Central banks across Africa have bucked a global trend by tightening monetary policy to ward off inflation threats as their currencies slumped against the dollar.
For South Africa, Nigeria and Kenya — three of the four biggest economies in sub-Saharan Africa that will decide on interest rates this week — the Fed’s decision to delay raising borrowing costs gives them a temporary reprieve.
“We should see less hawkish monetary policy committees next week, particularly in the countries where the currencies have come under pressure,” Yvonne Mhango, an economist at Renaissance Capital in Johannesburg, said by phone on Sept. 18.
From Ghana to Zambia, African currencies have been among the worst hit by a slide in investor sentiment toward emerging and frontier markets. The prospect of higher U.S. interest rates is driving investors away from riskier assets at the same time as a slowdown in China fuels a slump in global commodity prices.
In South Africa, where the rand has weakened 14 percent against the dollar this year, the central bank has raised the benchmark interest rate twice since July last year even as the economy risks falling into recession for the first time since 2009. Eighteen of 20 economists surveyed by Bloomberg forecast the Reserve Bank will leave the key rate unchanged at 6 percent on Sept. 23, with two predicting a 25 basis-point increase.

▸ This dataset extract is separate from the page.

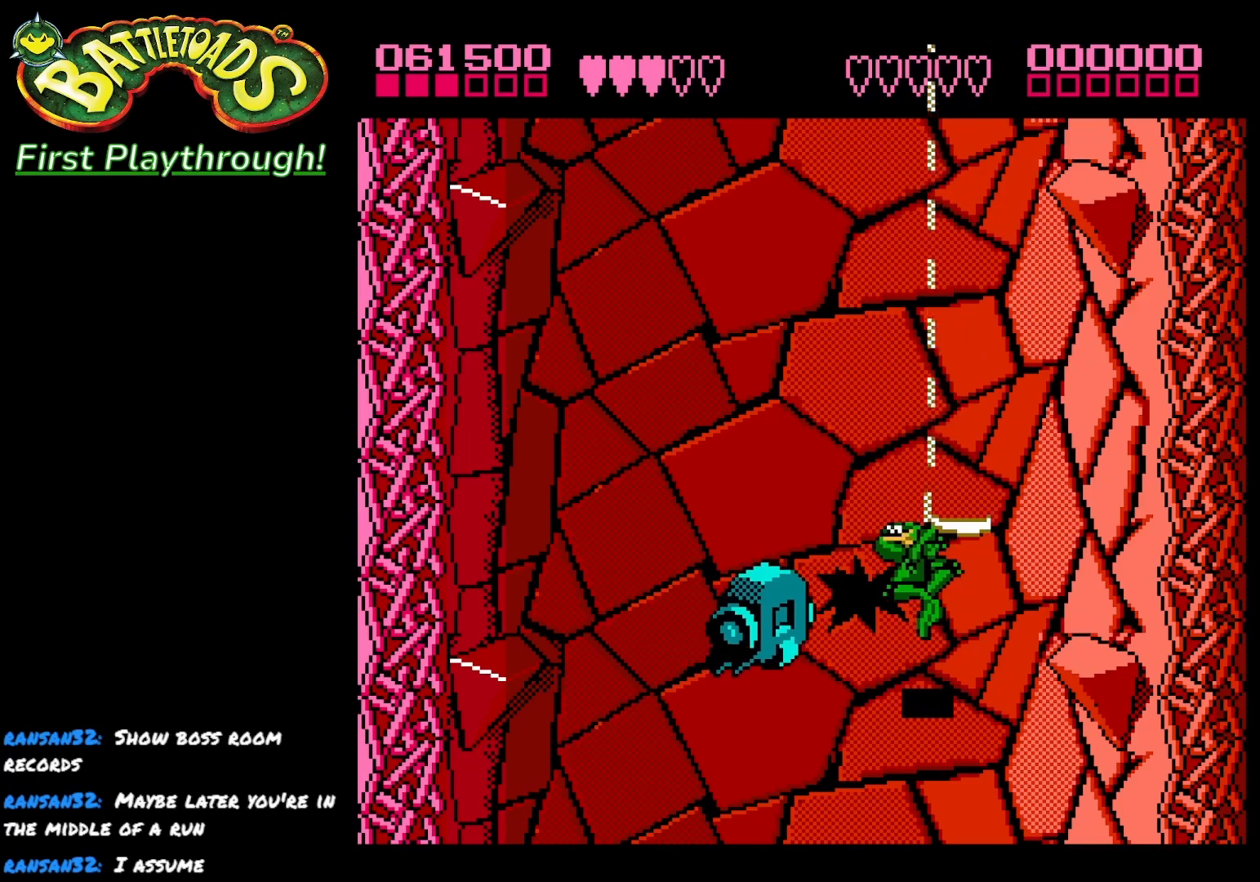
{"buttons": [], "left_stick": "center", "right_stick": "center", "events": [[33, "X", "up"], [67, "X", "down"], [183, "X", "up"], [250, "X", "down"], [333, "DPAD_LEFT", "up"], [367, "X", "up"]]}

“Following the Fed’s decision to hold back, I think the most probable outcome for our MPC would also be unchanged interest rates,” Elize Kruger, an economist at KADD Capital in Johannesburg, said in an e-mailed note to clients. This is “predominantly due to the deteriorating local economic outlook and lower oil prices.”
The rand fell 1.1 percent to 13.4769 against the dollar as of 5:56 p.m. in Johannesburg on Monday.
Investors have pared back bets of higher borrowing costs in South Africa this year, with forward-rate agreements starting in three months, used to speculate on interest rates in the period, pricing in 20 basis points of increases, down from 45 basis points on Aug. 24.
Yields on rand-denominated government bonds due December 2026 climbed nine basis points this year to 8.35 percent on Sept. 18. Yields on Kenya shilling bonds due October 2024 rose 80 basis points this year to 12.8 percent on Sept. 18, while in Nigeria, rates on naira debt maturing in March 2024 rose 48 basis points to 15.61 percent. That compares with a drop of 19 basis points to 4.83 percent in average yields on the Bloomberg Emerging Market Local Sovereign Index.
Nigeria and Kenya, which are due to announce rate decisions on Tuesday, are set to keep their benchmark rates at 13 percent and 11.5 percent respectively, according to most of the economists surveyed by Bloomberg. The Kenyan shilling has slumped 14 percent against the dollar this year, prompting the central bank to raise borrowing costs by 300 basis points since June.